1-Octadecyl lysophosphatidic acid (1-octadecyl LPA) is a LPA analog containing stearic acid at the sn-1 position. LPA binds to one of five different G protein linked receptors to mediate a variety of biological responses including cell proliferation, smooth muscle contraction, platelet aggregation, neurite retraction, and cell motility. Alkyl ether-linked LPA derivatives have a higher platelet aggregating activity than the acyl derivatives, most likely stemming from an alkyl-specific LPA receptor. For example, 1-octadecyl LPA has a platelet aggregating EC50 value of 9 nM versus 1-octadecanoyl LPA which has an EC50 value of 177 nM.
Diacylglycerols (DAG) are generated through the hydrolysis of membrane phospholipids and function as lipid second messengers by activating protein kinase C (PKC) and modulating cell growth and apoptosis. Additionally, they act as precursors for DAG kinases in the synthesis of phosphatidic acid, a crucial lipid messenger. The compound 1-NBD-decanoyl-2-decanoyl-sn-glycerol incorporates a nitrobenzoxadiazole (NBD) fluorophore at the ω-end of its terminal decanoyl chain, using the structure of 1,2-didecanoyl-sn-glycerol as a model for diacylglycerol. This molecule is expected to exhibit excitation and emission peaks at roughly 470/541 nm, paralleling those of various NBD-labeled phospholipids. Fluorescently labeled lipids, such as this, are instrumental in exploring their interactions with proteins, their uptake by cells and liposomes, and in developing assays for lipid metabolism research.

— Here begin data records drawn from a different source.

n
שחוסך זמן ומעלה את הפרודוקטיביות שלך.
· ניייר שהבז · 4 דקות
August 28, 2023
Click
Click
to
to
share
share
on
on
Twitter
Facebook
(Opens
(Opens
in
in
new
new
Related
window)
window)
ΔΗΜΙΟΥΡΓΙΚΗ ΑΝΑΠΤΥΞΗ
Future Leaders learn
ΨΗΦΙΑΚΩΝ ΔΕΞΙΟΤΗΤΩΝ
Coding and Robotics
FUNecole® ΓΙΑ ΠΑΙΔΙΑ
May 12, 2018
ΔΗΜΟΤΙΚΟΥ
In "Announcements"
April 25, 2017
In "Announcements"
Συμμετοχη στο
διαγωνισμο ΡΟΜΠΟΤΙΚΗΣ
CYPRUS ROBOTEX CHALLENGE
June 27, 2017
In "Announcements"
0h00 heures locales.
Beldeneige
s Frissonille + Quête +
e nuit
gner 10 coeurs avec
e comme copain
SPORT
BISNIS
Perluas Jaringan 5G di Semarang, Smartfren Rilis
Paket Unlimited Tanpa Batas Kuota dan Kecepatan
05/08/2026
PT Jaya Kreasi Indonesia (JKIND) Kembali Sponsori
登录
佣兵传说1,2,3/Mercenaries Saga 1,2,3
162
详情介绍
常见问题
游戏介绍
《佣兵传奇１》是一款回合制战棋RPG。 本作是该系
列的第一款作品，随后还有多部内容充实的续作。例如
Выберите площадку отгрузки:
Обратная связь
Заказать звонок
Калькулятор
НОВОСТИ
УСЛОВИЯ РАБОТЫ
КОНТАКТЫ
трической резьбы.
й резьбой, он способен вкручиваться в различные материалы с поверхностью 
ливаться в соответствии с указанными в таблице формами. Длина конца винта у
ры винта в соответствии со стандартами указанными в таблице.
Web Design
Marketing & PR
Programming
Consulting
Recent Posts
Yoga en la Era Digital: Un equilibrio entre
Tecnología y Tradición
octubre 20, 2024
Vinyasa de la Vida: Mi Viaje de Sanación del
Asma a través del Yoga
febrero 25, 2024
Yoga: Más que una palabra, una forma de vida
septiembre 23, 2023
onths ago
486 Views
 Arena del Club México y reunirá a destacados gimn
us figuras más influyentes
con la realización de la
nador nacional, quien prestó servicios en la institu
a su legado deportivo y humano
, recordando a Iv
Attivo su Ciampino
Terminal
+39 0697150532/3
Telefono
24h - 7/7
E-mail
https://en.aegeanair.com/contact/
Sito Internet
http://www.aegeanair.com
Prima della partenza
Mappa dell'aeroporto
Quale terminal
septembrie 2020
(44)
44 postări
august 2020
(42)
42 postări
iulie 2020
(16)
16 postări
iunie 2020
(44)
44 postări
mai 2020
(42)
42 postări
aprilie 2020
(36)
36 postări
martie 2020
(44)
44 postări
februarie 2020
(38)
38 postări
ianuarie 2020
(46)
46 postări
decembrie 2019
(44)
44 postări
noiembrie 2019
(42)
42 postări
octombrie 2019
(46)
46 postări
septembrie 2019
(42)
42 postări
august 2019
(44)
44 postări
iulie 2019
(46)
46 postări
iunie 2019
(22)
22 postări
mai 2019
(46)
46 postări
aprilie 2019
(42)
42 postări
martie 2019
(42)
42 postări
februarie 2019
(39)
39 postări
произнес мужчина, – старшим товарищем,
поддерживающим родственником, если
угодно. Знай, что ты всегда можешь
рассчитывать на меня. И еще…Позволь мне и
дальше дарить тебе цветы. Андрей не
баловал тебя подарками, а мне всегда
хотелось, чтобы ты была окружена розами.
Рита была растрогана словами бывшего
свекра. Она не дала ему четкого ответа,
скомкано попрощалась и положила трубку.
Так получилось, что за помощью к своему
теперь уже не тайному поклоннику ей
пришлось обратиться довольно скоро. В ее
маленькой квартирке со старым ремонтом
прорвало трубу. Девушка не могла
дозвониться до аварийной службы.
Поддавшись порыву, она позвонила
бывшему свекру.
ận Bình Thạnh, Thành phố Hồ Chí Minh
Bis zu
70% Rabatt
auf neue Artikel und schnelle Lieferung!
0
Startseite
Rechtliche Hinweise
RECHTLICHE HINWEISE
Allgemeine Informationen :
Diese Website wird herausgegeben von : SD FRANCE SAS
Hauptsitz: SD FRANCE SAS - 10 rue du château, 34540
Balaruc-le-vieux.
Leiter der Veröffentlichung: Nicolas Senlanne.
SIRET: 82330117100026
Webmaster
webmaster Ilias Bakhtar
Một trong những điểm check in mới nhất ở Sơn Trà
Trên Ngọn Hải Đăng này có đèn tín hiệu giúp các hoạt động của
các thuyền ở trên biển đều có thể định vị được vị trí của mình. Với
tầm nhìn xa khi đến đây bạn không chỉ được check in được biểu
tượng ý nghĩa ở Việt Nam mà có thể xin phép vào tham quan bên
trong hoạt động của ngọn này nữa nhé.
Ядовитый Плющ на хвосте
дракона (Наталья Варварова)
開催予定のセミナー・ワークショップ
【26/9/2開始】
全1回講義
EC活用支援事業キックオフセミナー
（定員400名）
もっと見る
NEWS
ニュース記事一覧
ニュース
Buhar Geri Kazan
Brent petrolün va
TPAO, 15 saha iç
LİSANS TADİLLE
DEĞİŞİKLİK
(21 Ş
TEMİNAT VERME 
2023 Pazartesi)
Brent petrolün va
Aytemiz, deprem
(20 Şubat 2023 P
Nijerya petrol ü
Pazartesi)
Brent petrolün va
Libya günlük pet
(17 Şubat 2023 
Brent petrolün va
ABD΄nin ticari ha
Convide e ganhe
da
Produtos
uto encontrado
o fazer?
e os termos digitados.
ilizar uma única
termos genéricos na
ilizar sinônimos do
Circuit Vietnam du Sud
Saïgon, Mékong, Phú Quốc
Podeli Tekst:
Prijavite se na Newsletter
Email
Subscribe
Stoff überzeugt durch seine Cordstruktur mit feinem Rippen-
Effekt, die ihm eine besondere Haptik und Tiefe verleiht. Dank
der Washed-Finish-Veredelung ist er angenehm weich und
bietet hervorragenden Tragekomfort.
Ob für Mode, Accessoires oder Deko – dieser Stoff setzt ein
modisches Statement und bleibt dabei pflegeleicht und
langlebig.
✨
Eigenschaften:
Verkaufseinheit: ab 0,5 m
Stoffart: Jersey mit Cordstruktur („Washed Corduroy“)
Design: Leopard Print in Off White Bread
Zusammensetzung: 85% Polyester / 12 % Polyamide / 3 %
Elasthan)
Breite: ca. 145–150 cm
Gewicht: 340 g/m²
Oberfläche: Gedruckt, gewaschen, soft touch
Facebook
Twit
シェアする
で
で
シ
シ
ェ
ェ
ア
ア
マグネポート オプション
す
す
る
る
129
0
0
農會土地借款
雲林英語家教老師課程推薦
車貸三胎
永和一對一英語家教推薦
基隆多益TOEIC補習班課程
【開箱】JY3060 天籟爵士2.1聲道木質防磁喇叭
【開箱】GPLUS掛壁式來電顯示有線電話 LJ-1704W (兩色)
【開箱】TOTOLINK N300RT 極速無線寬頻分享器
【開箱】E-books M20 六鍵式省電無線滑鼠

1,2-Dilinoleoyl-sn-glycerol is a diacylglycerol (DAG) with linoleic acid (18:2) side chains attached at both the sn-1 and sn-2 positions. It has been found as a component of phosphatidic acid in rat liver mitochondria and in spinach chloroplast membranes. 1,2-Dilinoleoyl-sn-glycerol is upregulated in some pregnant women and has been used as a biomarker to predict later preeclampsia in early pregnancy.
Cochlioquinone A is an inhibitor of diacylglycerol kinase (DGK) and diacylglycerol acyltransferase (DGAT). It has been shown to reduce the concentration of phosphatidic acid in T cell lymphoma and has also been shown to compete with macrophage inflammatory protein-1α for binding to human CCR5 chemokine receptors.